■ Your assignment
Each line that contains the word "Animal" is to be copied from the records below.
[[ Given information open ]]
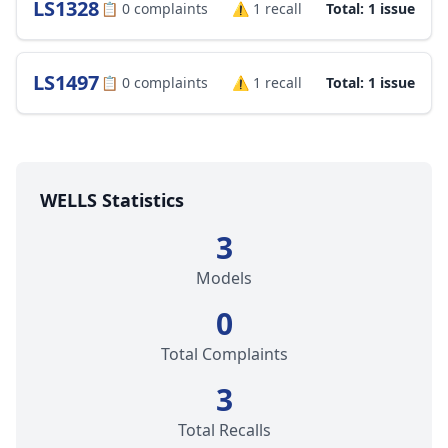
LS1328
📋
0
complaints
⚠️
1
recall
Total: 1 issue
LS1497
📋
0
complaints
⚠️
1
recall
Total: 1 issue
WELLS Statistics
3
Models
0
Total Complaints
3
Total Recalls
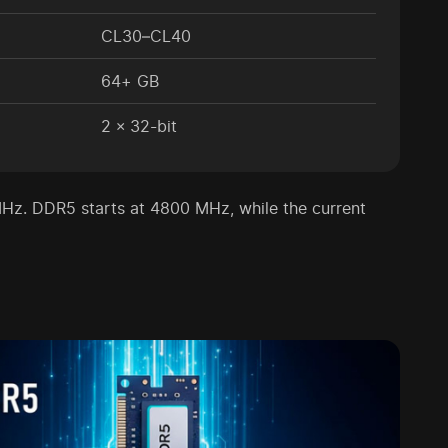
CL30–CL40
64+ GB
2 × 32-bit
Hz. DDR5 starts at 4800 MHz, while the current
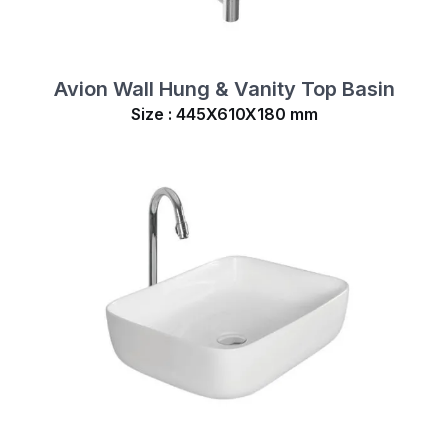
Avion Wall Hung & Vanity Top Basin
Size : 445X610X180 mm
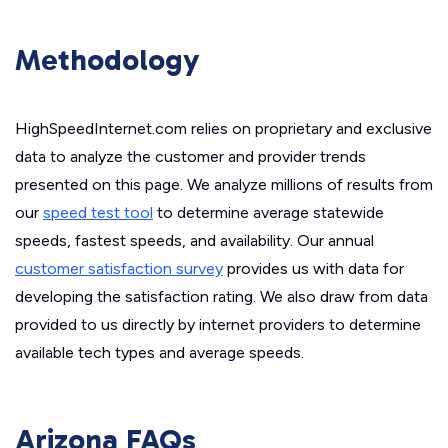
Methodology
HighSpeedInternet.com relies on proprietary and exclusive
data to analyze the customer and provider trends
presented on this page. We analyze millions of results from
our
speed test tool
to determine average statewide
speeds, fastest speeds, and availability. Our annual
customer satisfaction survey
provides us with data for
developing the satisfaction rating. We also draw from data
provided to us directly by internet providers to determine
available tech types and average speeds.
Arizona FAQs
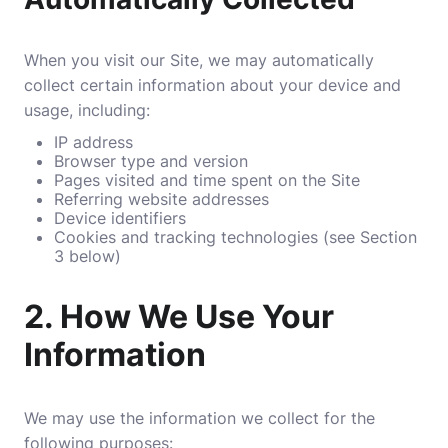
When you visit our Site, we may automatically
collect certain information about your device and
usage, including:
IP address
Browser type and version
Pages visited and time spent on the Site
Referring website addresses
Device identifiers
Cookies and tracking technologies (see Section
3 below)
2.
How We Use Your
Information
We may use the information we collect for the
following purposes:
[[ Given information closed ]]
[[ Given information open ]]
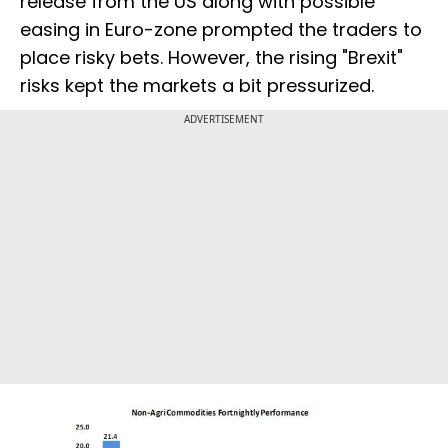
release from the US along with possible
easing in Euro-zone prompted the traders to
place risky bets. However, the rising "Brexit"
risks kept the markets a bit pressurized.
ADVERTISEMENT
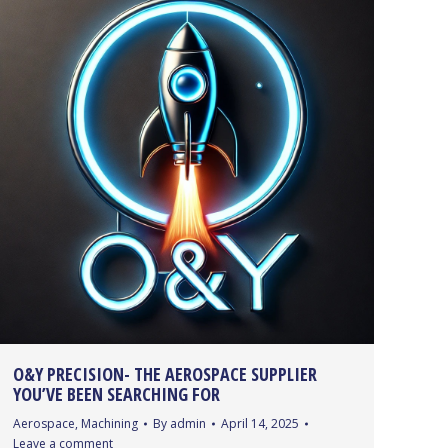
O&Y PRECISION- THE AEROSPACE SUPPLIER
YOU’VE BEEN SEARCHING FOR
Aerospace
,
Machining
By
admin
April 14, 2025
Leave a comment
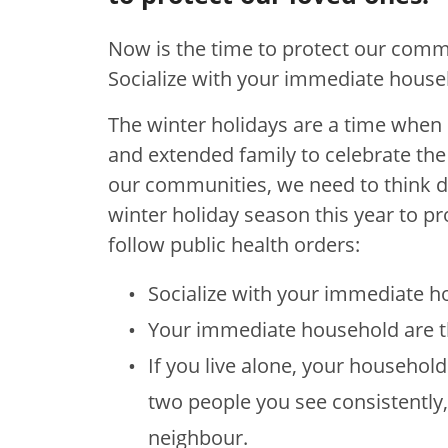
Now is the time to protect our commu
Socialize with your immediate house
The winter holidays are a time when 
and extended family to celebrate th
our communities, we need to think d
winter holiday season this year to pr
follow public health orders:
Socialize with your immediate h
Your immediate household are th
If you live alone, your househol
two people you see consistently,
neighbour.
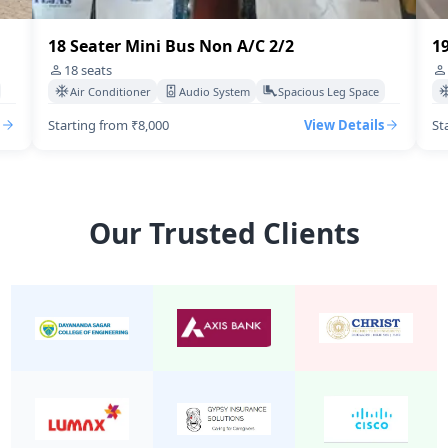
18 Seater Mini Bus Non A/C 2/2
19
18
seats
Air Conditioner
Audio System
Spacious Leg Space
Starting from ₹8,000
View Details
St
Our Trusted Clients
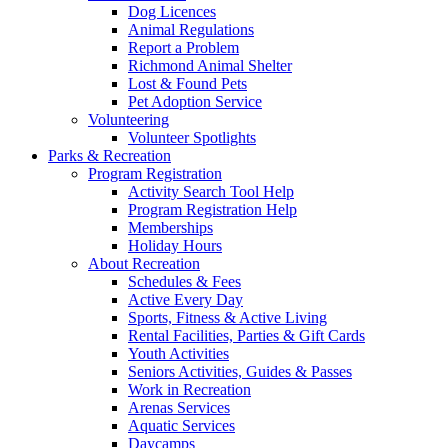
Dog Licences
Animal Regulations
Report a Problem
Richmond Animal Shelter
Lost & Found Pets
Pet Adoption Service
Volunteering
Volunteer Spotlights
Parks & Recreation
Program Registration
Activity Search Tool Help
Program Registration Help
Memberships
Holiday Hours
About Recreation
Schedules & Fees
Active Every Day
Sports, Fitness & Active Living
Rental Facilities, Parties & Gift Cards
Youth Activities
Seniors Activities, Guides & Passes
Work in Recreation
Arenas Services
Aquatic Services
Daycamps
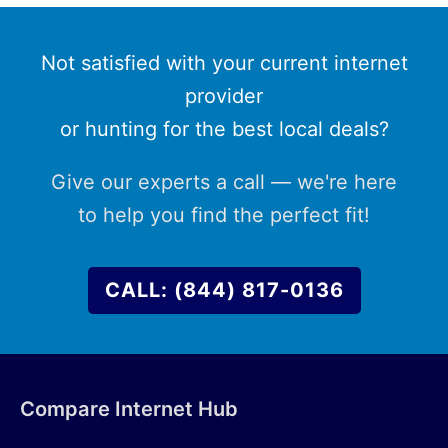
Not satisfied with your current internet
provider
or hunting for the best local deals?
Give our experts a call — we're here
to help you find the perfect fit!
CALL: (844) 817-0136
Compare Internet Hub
[[ Given information closed ]]
■ Exercise answer
Animal Regulations
Richmond Animal Shelter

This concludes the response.